**Exercise prompt:** Transcribe every one of the lines below exactly as they stand, and leave the pictures out of your answer.

Stored items from a collection:
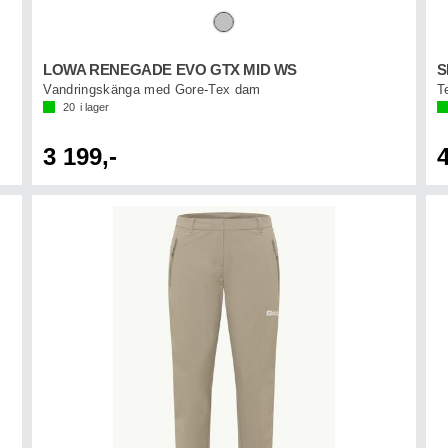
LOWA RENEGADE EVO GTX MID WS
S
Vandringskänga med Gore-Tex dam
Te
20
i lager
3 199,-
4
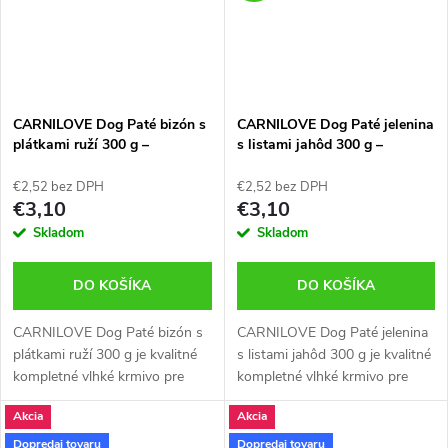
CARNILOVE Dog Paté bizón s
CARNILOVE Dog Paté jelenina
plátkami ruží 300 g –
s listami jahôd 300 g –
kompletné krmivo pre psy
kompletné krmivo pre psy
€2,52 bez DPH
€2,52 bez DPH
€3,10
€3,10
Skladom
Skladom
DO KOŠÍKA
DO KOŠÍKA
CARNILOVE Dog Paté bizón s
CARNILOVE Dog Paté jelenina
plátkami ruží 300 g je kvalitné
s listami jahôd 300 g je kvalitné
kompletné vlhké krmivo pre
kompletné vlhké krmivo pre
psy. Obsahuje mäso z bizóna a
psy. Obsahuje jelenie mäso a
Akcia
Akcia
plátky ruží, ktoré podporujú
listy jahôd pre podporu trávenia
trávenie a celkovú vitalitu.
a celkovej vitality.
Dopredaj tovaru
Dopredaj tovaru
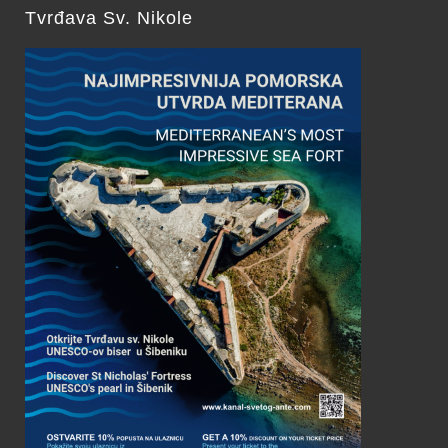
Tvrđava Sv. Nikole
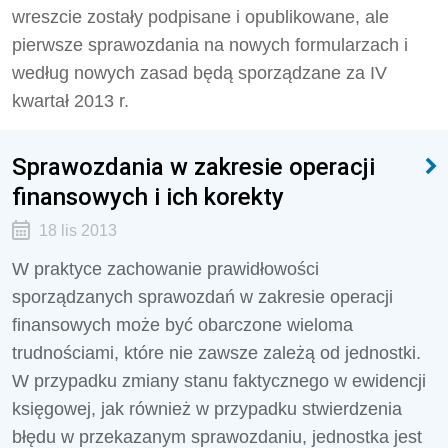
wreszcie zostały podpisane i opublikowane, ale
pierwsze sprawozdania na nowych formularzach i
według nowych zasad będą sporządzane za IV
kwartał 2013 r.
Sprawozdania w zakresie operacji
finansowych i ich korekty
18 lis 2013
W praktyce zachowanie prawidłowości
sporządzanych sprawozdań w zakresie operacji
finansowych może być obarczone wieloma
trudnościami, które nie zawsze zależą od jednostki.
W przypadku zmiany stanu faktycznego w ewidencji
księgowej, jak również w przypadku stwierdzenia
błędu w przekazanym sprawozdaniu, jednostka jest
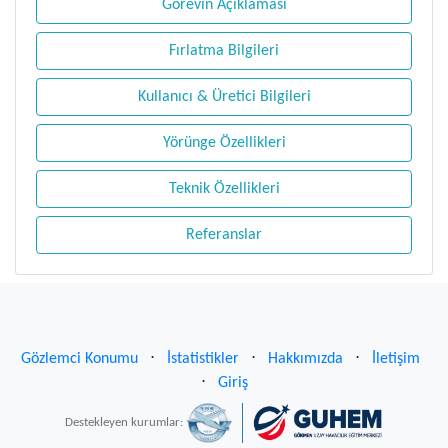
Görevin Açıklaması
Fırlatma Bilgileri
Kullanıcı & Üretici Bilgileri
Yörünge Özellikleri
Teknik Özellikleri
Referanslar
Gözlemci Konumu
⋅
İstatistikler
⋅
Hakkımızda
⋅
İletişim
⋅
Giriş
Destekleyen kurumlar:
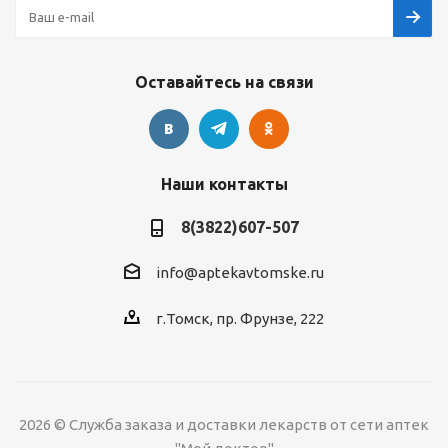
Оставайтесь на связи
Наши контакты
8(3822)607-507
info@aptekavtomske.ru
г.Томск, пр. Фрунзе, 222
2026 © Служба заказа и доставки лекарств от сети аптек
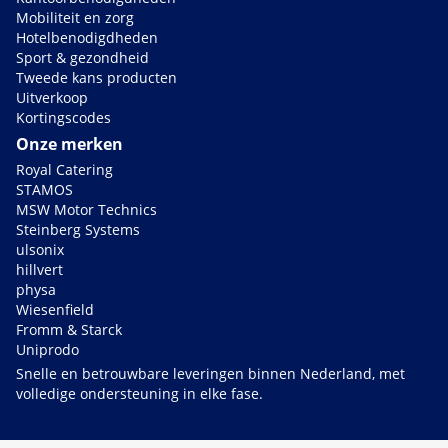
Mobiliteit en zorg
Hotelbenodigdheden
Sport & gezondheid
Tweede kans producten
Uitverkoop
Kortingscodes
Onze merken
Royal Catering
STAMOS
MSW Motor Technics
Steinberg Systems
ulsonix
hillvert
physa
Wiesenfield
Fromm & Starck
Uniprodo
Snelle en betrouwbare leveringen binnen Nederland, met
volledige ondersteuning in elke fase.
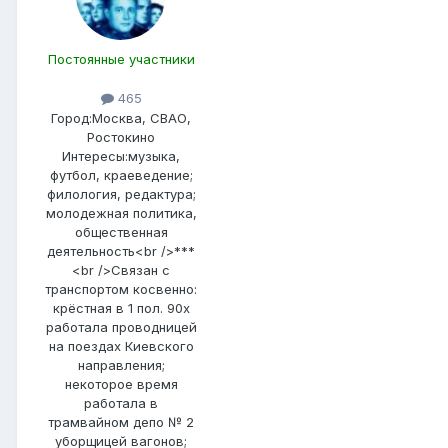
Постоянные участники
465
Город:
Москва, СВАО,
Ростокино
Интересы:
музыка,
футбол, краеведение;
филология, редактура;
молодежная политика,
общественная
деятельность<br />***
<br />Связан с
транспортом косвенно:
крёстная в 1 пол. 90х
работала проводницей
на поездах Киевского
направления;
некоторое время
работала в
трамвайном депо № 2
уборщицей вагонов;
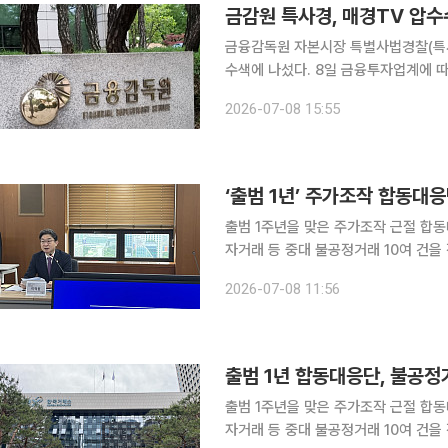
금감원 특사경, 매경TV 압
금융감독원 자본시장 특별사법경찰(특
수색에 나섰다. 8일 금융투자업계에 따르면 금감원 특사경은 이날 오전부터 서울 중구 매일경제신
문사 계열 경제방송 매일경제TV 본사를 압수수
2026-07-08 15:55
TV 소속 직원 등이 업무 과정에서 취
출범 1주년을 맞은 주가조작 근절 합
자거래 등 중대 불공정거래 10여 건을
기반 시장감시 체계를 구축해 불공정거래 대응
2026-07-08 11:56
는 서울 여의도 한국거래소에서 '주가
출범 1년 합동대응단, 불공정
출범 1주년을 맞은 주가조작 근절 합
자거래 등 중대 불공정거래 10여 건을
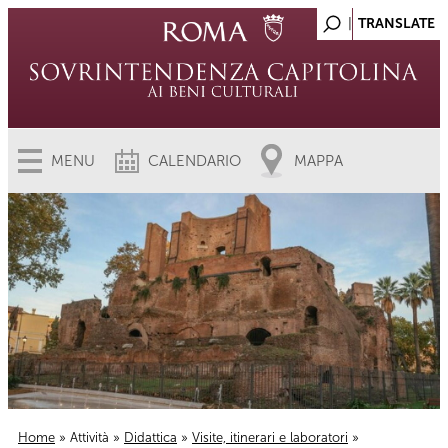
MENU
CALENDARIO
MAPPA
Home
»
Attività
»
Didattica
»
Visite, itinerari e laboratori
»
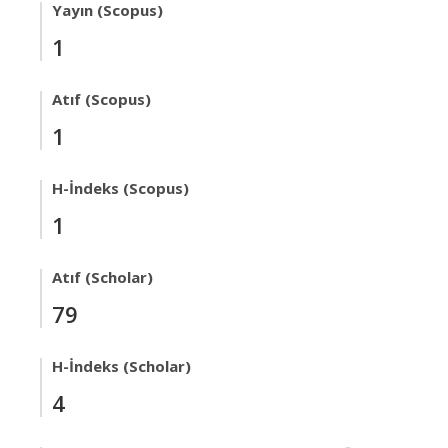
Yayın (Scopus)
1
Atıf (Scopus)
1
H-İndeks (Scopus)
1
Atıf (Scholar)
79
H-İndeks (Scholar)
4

**Answer box:**
LOWA RENEGADE EVO GTX MID WS
S
Vandringskänga med Gore-Tex dam
Te
20
i lager
3 199,-
4
CARNILOVE Dog Paté bizón s
CARNILOVE Dog Paté jelenina
plátkami ruží 300 g –
s listami jahôd 300 g –
kompletné krmivo pre psy
kompletné krmivo pre psy
€2,52 bez DPH
€2,52 bez DPH
€3,10
€3,10
Skladom
Skladom
DO KOŠÍKA
DO KOŠÍKA
CARNILOVE Dog Paté bizón s
CARNILOVE Dog Paté jelenina
plátkami ruží 300 g je kvalitné
s listami jahôd 300 g je kvalitné
kompletné vlhké krmivo pre
kompletné vlhké krmivo pre
psy. Obsahuje mäso z bizóna a
psy. Obsahuje jelenie mäso a
Akcia
Akcia
plátky ruží, ktoré podporujú
listy jahôd pre podporu trávenia
trávenie a celkovú vitalitu.
a celkovej vitality.
Dopredaj tovaru
Dopredaj tovaru
Tvrđava Sv. Nikole
wreszcie zostały podpisane i opublikowane, ale
pierwsze sprawozdania na nowych formularzach i
według nowych zasad będą sporządzane za IV
kwartał 2013 r.
Sprawozdania w zakresie operacji
finansowych i ich korekty
18 lis 2013
W praktyce zachowanie prawidłowości
sporządzanych sprawozdań w zakresie operacji
finansowych może być obarczone wieloma
trudnościami, które nie zawsze zależą od jednostki.
W przypadku zmiany stanu faktycznego w ewidencji
księgowej, jak również w przypadku stwierdzenia
błędu w przekazanym sprawozdaniu, jednostka jest
Görevin Açıklaması
Fırlatma Bilgileri
Kullanıcı & Üretici Bilgileri
Yörünge Özellikleri
Teknik Özellikleri
Referanslar
Gözlemci Konumu
⋅
İstatistikler
⋅
Hakkımızda
⋅
İletişim
⋅
Giriş
Destekleyen kurumlar:
Оставайтесь на связи
Наши контакты
8(3822)607-507
info@aptekavtomske.ru
г.Томск, пр. Фрунзе, 222
2026 © Служба заказа и доставки лекарств от сети аптек
Mobiliteit en zorg
Hotelbenodigdheden
Sport & gezondheid
Tweede kans producten
Uitverkoop
Kortingscodes
Onze merken
Royal Catering
STAMOS
MSW Motor Technics
Steinberg Systems
ulsonix
hillvert
physa
Wiesenfield
Fromm & Starck
Uniprodo
Snelle en betrouwbare leveringen binnen Nederland, met
volledige ondersteuning in elke fase.
Постоянные участники
465
Город:
Москва, СВАО,
Ростокино
Интересы:
музыка,
футбол, краеведение;
филология, редактура;
молодежная политика,
общественная
деятельность<br />***
<br />Связан с
транспортом косвенно:
крёстная в 1 пол. 90х
работала проводницей
на поездах Киевского
направления;
некоторое время
работала в
трамвайном депо № 2
уборщицей вагонов;
금감원 특사경, 매경TV 압
금융감독원 자본시장 특별사법경찰(특
수색에 나섰다. 8일 금융투자업계에 따르면 금감원 특사경은 이날 오전부터 서울 중구 매일경제신
문사 계열 경제방송 매일경제TV 본사를 압수수
2026-07-08 15:55
TV 소속 직원 등이 업무 과정에서 취
출범 1주년을 맞은 주가조작 근절 합
자거래 등 중대 불공정거래 10여 건을
기반 시장감시 체계를 구축해 불공정거래 대응
2026-07-08 11:56
는 서울 여의도 한국거래소에서 '주가
출범 1년 합동대응단, 불공정
출범 1주년을 맞은 주가조작 근절 합
자거래 등 중대 불공정거래 10여 건을
MENU
CALENDARIO
MAPPA
Home
»
Attività
»
Didattica
»
Visite, itinerari e laboratori
»
Yayın (Scopus)
1
Atıf (Scopus)
1
H-İndeks (Scopus)
1
Atıf (Scholar)
79
H-İndeks (Scholar)
4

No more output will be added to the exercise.